Durante décadas, la democracia mexicana se construyó a golpes de pluralidad y contrapesos. Desde las emblemáticas elecciones de 1986, el papel de la oposición no solo era necesario, era vital. Representaba un equilibrio frente a los excesos del poder. Hoy, sin embargo, basta con mirar el escenario nacional para preguntarnos seriamente: ¿dónde está la oposición?
Frente a un Morena cada vez más consolidado, la oposición parece difusa, desdibujada, sin brújula ni presencia. El silencio o la tibieza de quienes alguna vez encabezaron movimientos vibrantes de cambio resulta ensordecedor. No hay una voz articulada, no hay una propuesta clara, no hay un liderazgo firme que invite a imaginar un México distinto.
¿Cómo llegamos a este punto? La respuesta no es simple, pero es urgente abordarla. Durante años, los principales partidos políticos –los mismos que hoy luchan por sobrevivir– gobernaron de espaldas a la ciudadanía. Cuando tuvieron en sus manos todo el poder, lo usaron para alimentar intereses internos, repartir cuotas y cerrar el paso a nuevas voces. La gente dejó de ser el centro de su acción política y se convirtió en un mero espectador.
Así, cuando surgieron opciones distintas, frescas, como Movimiento Ciudadano primero y Morena después, los ciudadanos voltearon hacia ellas buscando algo que hacía tiempo les habían negado: esperanza.
Por si fuera poco, las alianzas electorales tejidas en los últimos procesos no ayudaron. Más allá de la validez democrática de coaliciones entre fuerzas distintas, la falta de narrativa y de comunicación efectiva hizo que esas alianzas parecieran desesperadas, incoherentes. No se construyó un relato creíble que justificara unir ideologías opuestas. Y el electorado, que hoy exige congruencia como nunca antes, simplemente castigó esa falta de coherencia en las urnas.

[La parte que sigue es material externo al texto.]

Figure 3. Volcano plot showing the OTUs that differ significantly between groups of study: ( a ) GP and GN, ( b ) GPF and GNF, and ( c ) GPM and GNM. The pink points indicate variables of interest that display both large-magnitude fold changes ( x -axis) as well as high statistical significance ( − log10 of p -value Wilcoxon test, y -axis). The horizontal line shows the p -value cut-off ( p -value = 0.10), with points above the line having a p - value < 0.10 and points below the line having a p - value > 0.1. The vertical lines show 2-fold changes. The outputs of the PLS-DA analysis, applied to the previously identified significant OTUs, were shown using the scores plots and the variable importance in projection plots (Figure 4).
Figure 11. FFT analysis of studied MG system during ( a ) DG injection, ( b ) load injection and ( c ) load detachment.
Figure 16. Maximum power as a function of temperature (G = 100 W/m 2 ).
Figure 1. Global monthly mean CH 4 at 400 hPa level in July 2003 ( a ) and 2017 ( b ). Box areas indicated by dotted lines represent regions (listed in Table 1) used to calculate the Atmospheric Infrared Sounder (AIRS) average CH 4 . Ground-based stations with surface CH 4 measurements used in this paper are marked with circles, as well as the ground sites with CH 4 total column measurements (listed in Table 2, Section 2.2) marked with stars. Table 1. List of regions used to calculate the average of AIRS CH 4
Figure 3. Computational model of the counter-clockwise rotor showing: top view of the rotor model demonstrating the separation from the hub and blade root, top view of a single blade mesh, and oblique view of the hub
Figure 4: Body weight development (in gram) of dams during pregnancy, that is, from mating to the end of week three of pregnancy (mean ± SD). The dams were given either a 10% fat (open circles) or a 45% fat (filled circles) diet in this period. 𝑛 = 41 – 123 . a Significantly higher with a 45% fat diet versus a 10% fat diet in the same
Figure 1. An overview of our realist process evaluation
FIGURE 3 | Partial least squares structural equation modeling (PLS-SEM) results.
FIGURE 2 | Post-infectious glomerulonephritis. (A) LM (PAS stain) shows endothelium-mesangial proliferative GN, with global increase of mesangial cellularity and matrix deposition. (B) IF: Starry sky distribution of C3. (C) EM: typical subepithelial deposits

Hoy, vemos a partidos opositores ocupando apenas espacios marginales de poder, defendiendo parcelas cada vez más pequeñas. Peor aún, muchos de sus liderazgos son figuras que no lograron ganar elecciones, pero que se aferran a cargos partidistas como única vía de subsistencia política y económica. ¿Cómo pueden quienes no pudieron conectar con la ciudadanía en las urnas conducir ahora un proyecto que aspire a recuperar su confianza?
Lo preocupante no es sólo que no haya oposición hoy. Es que, a corto plazo, no se vislumbra una que pueda articularse de manera seria y sólida. Las lecciones de las últimas elecciones parecen no haber sido aprendidas. Se siguen premiando lealtades internas en vez de resultados ciudadanos. Se sigue mirando hacia adentro, en vez de abrir las puertas a nuevas generaciones, nuevas ideas, nuevos liderazgos.
Una democracia sin oposición es una democracia enferma. Y en México, la enfermedad avanza sin que nadie, salvo contadas excepciones, esté dispuesto a enfrentarla con valentía.
No se trata solo de resistir. Se trata de construir una alternativa real, seria, honesta, que no viva en función de oponerse a un gobierno, sino de ofrecer un país mejor. Mientras eso no ocurra, el vacío seguirá creciendo, y con él, la desilusión ciudadana.